The moment I learned I was pregnant, I bought a book, The Jewish Parenting Book — my first official purchase. At that time, I was a full-time cantor, living and working in Omaha, Nebraska: Everything in my life had a Jewish frame. I told myself that if I was going on a journey, I needed guidebooks. Months of pregnancy passed, and parenting books spilled from the nightstand — procreating, too, it seemed, while my husband and I slept.
Zeev — meaning radiance — was born on a blue moon late in the summer of 1993. Soon, my husband and I would learn that there weren’t books yet written to prepare us for this journey. Zeev’s course seemed unchartable, and books — the tools I’d always used to find my way — were inoperable here. Slowly, sometimes painfully, my husband and I stumbled forward, finding our own ways, not always in sync, negotiating, sidestepping boulders on the path. I put my half-read books on a distant shelf, and for the first time in my life set forth without them.
Zeev’s first few years were a blur of melodic dissonance: Nothing adhered to anticipated scripts. Zeev refused to play with toys, but studied loose yarns in the rug intensively. The ceiling fan held him rapt. If another mother on the playground laughed or sneezed, he’d scream so relentlessly that we’d have to go sit in the car. Strapped into his car seat, Mozart would abruptly soothe him. Fussy about everything, he cried all the time, until one day all crying suddenly stopped. He refused all solid food. Patently uncomfortable in his own skin, to us he was entirely a mystery.
In those days — they seem so long ago now — almost no one said “Autism,” and Zeev wasn’t formally tested until he was four. At age one, though, my husband and I were told that our son had a “condition” — Pervasive Developmental Disorder, Not Otherwise Specified. It meant little to us (as parents, Zeev, at some point, had simply become Zeev), but the label helped us, for the first time, find fellow travelers. It was at this point that our journey to meet Zeev halfway really began.
We moved to Seattle and I once again became pregnant, doctors having assured us that “it” wouldn’t happen again. Lightning doesn’t strike twice, right? Wrong. Ivy Noam was born in 1999, and she is also on the autism spectrum.
Today, bookstore shelves groan with guidebooks about autism; the disorder is now an epidemic. In relation to Jewish life, though, “autism families” often still feel the way I did during Zeev’s early years. Along with my heartbreak and numbness in relation to Zeev, came a separate sense of feeling “outside” the Jewish community, of feeling crushingly alone.

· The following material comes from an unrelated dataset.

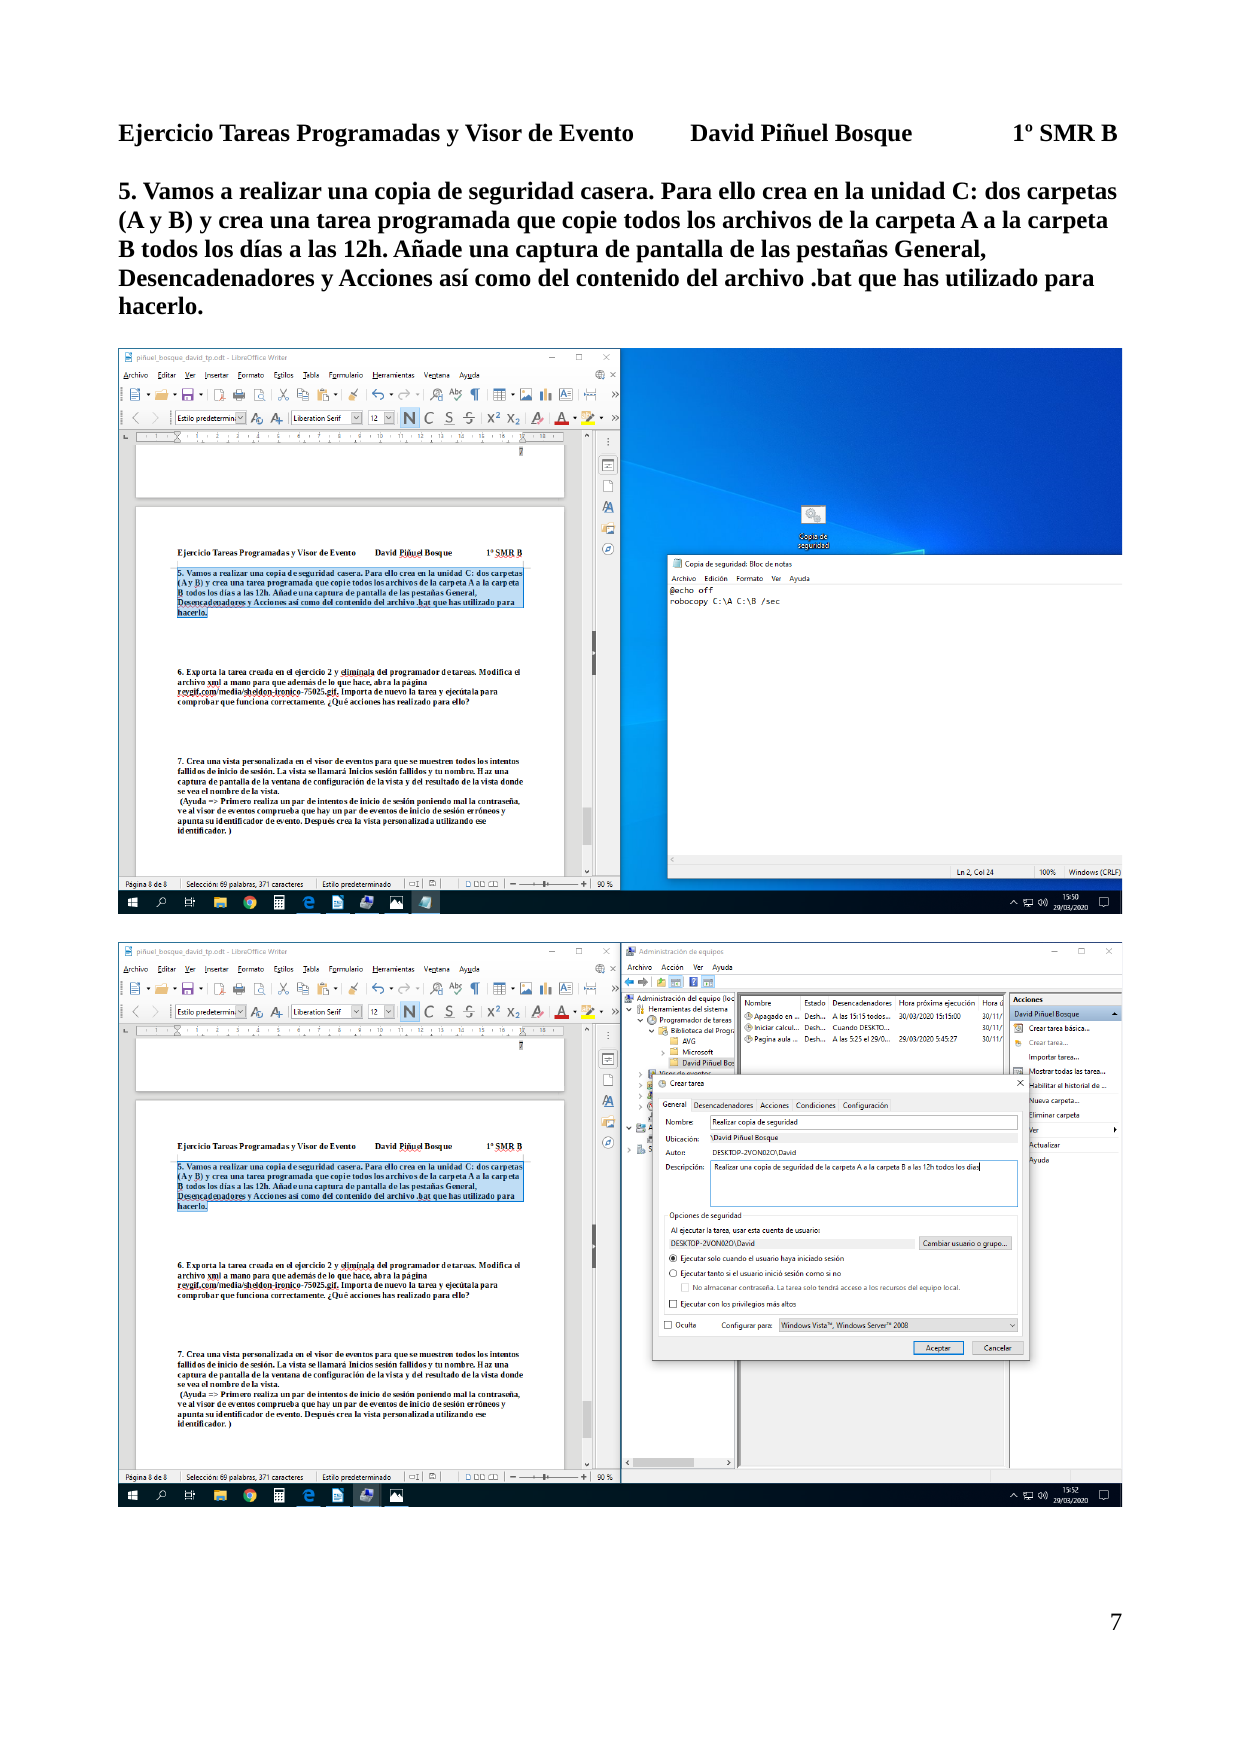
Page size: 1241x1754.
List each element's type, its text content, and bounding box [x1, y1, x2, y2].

It felt so painful to have friends give birth to typical children, and then effortlessly find a home in the context of synagogue holidays and rites of passage. While they joyfully accompanied their children to “Tot Shabbat” programs, enrolled them in Jewish pre-schools, and delighted in thinking about their kids’ Jewish futures — a bar/bat mitzvah; a trip to Israel, perhaps; a Jewish summer camp; the year the child would be old enough to recite the Four Questions and later, maybe, to lead the whole Seder; that day when they’d stand beneath a chuppah — my husband and I felt so vulnerable and forgotten.
For me, it felt that just as i’d lost the guideposts to my child’s future, Judaism withdrew its guideposts, too. Would there be a place for us in Judaism if Zeev, and then later Ivy, couldn’t participate in any of Judaism’s developmental passages? Deeply Jewishly-identified, I would have done anything for an outstretched hand.
Though my family is too far along in its journey to participate in the kind of ceremony that I limn [see below], it is not too late for families who are now finding out — or who will find out in the future — that they have children with disabilities.
First, though, I want to encourage rabbis and cantors to reach out to these parents when they hear that something’s developmentally amiss — whether that be in relation to the child adopted from abroad, or to the biologically-related one born right here. Pick up the phone. Say, “I hear your child’s been diagnosed. Can I visit?” The parents will feel so embraced… so embraced by Judaism. Let them feel that Judaism is there for them; not just at a bar/bat mitzvah, but at the beginning — whatever that beginning is. At the visit, just sit with them. Have a cup of tea. Sing “Eli, Eli” or a wordless niggun Share a prayer, perhaps, or a Hebrew poem. Don’t worry about what to say; being speechless is also appropriate.
Let the family know that you’re there to accompany them — that every parent’s path through dealing with such news is different, and no one can predict how they, in particular, will find their way through so many emotions. Acknowledge that their path will be different, but affirm that there will be light. Hold in your mind a vision of family healing. Tell them that when they’re ready, Judaism has something to give them: a ceremony. Promise them this.
Maybe they won’t want it, but maybe they will. Maybe they will want it some day in the future when they feel ready to acknowledge their acceptance of their child’s diagnosis. Maybe they will want it at their home with just a few people present, or with other parents of children with disabilities farther along in their journeys. Maybe they will want to have a ceremony in the synagogue. Tell them that some day — if they want it — Judaism is there to sacralize their path.
If my husband and I had had such an experience, it could have changed our world.